### Stored entries
════════

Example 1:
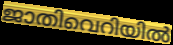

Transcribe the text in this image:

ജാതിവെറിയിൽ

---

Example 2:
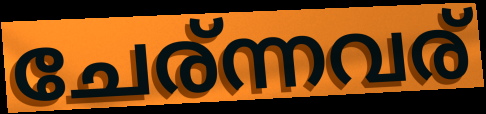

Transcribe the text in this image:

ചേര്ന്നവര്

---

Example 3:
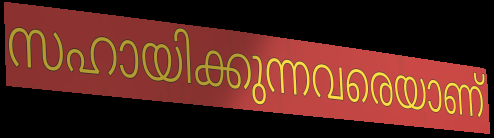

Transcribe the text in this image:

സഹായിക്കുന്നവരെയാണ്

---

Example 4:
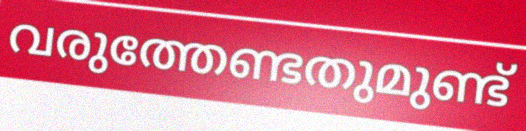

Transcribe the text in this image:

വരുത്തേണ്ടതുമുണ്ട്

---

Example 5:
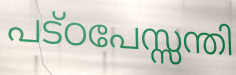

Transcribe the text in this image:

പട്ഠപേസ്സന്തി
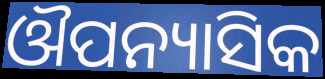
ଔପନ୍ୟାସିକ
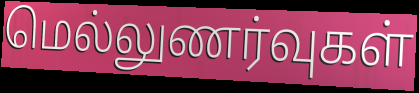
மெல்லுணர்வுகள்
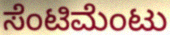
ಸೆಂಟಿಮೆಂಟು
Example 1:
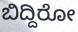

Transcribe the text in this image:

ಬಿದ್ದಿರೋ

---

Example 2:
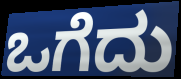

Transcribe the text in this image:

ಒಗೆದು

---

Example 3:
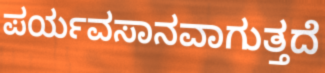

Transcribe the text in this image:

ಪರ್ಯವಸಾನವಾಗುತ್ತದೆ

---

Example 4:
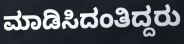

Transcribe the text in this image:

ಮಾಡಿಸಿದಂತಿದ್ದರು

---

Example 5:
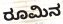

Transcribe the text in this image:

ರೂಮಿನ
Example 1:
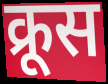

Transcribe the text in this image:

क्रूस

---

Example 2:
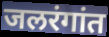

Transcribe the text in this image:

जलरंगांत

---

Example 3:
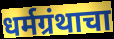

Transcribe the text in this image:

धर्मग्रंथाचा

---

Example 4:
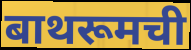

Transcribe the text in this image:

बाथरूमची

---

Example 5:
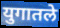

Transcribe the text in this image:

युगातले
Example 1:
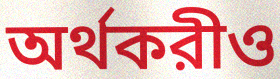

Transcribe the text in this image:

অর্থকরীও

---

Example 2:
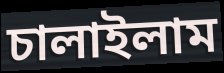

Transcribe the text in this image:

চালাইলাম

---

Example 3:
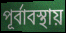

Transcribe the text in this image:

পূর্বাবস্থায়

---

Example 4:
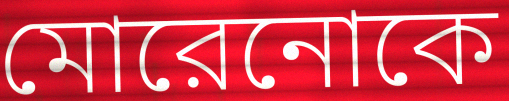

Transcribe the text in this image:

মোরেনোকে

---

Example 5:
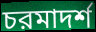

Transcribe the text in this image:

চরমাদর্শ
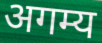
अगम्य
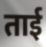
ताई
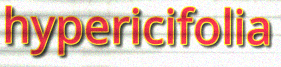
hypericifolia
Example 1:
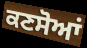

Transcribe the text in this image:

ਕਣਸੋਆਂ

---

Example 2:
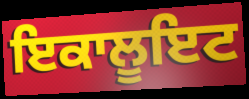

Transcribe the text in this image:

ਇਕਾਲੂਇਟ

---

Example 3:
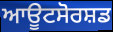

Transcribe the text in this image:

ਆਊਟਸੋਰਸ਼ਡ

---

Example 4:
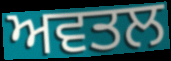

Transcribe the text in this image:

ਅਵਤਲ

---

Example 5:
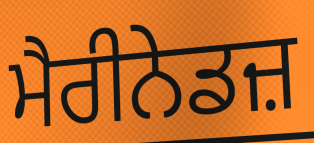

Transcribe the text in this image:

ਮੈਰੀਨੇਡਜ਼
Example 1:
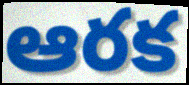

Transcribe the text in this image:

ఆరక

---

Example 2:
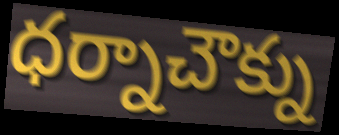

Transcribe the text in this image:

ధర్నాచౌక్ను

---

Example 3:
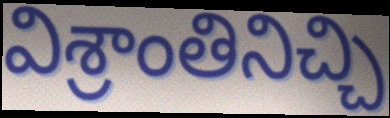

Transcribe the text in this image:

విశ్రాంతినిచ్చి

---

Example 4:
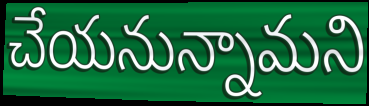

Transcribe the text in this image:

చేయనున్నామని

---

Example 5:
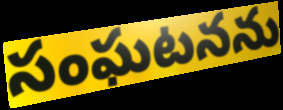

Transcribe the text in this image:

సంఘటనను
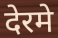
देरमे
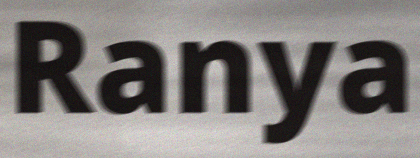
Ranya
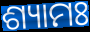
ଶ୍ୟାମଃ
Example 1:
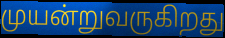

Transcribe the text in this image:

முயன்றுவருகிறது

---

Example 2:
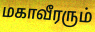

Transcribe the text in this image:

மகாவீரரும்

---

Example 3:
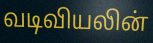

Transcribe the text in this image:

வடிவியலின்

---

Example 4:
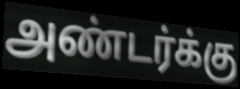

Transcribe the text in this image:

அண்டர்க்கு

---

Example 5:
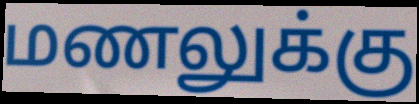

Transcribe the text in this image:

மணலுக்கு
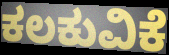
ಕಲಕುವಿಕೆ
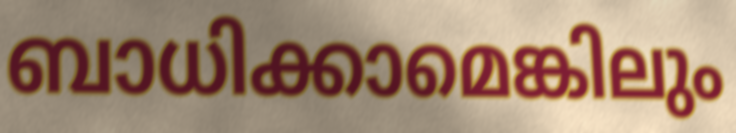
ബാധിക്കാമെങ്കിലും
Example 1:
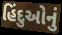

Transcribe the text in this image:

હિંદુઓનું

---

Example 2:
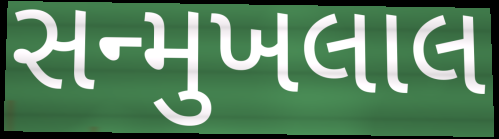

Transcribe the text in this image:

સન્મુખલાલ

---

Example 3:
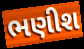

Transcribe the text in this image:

════════

### What needs to be done
The entries above should be given again exactly, minus any pictures.

### Result of this task
Example 1:

Transcribe the text in this image:

ജാതിവെറിയിൽ

---

Example 2:

Transcribe the text in this image:

ചേര്ന്നവര്

---

Example 3:

Transcribe the text in this image:

സഹായിക്കുന്നവരെയാണ്

---

Example 4:

Transcribe the text in this image:

വരുത്തേണ്ടതുമുണ്ട്

---

Example 5:

Transcribe the text in this image:

പട്ഠപേസ്സന്തി
ଔପନ୍ୟାସିକ
மெல்லுணர்வுகள்
ಸೆಂಟಿಮೆಂಟು
Example 1:

Transcribe the text in this image:

ಬಿದ್ದಿರೋ

---

Example 2:

Transcribe the text in this image:

ಒಗೆದು

---

Example 3:

Transcribe the text in this image:

ಪರ್ಯವಸಾನವಾಗುತ್ತದೆ

---

Example 4:

Transcribe the text in this image:

ಮಾಡಿಸಿದಂತಿದ್ದರು

---

Example 5:

Transcribe the text in this image:

ರೂಮಿನ
Example 1:

Transcribe the text in this image:

क्रूस

---

Example 2:

Transcribe the text in this image:

जलरंगांत

---

Example 3:

Transcribe the text in this image:

धर्मग्रंथाचा

---

Example 4:

Transcribe the text in this image:

बाथरूमची

---

Example 5:

Transcribe the text in this image:

युगातले
Example 1:

Transcribe the text in this image:

অর্থকরীও

---

Example 2:

Transcribe the text in this image:

চালাইলাম

---

Example 3:

Transcribe the text in this image:

পূর্বাবস্থায়

---

Example 4:

Transcribe the text in this image:

মোরেনোকে

---

Example 5:

Transcribe the text in this image:

চরমাদর্শ
अगम्य
ताई
hypericifolia
Example 1:

Transcribe the text in this image:

ਕਣਸੋਆਂ

---

Example 2:

Transcribe the text in this image:

ਇਕਾਲੂਇਟ

---

Example 3:

Transcribe the text in this image:

ਆਊਟਸੋਰਸ਼ਡ

---

Example 4:

Transcribe the text in this image:

ਅਵਤਲ

---

Example 5:

Transcribe the text in this image:

ਮੈਰੀਨੇਡਜ਼
Example 1:

Transcribe the text in this image:

ఆరక

---

Example 2:

Transcribe the text in this image:

ధర్నాచౌక్ను

---

Example 3:

Transcribe the text in this image:

విశ్రాంతినిచ్చి

---

Example 4:

Transcribe the text in this image:

చేయనున్నామని

---

Example 5:

Transcribe the text in this image:

సంఘటనను
देरमे
Ranya
ଶ୍ୟାମଃ
Example 1:

Transcribe the text in this image:

முயன்றுவருகிறது

---

Example 2:

Transcribe the text in this image:

மகாவீரரும்

---

Example 3:

Transcribe the text in this image:

வடிவியலின்

---

Example 4:

Transcribe the text in this image:

அண்டர்க்கு

---

Example 5:

Transcribe the text in this image:

மணலுக்கு
ಕಲಕುವಿಕೆ
ബാധിക്കാമെങ്കിലും
Example 1:

Transcribe the text in this image:

હિંદુઓનું

---

Example 2:

Transcribe the text in this image:

સન્મુખલાલ

---

Example 3:

Transcribe the text in this image:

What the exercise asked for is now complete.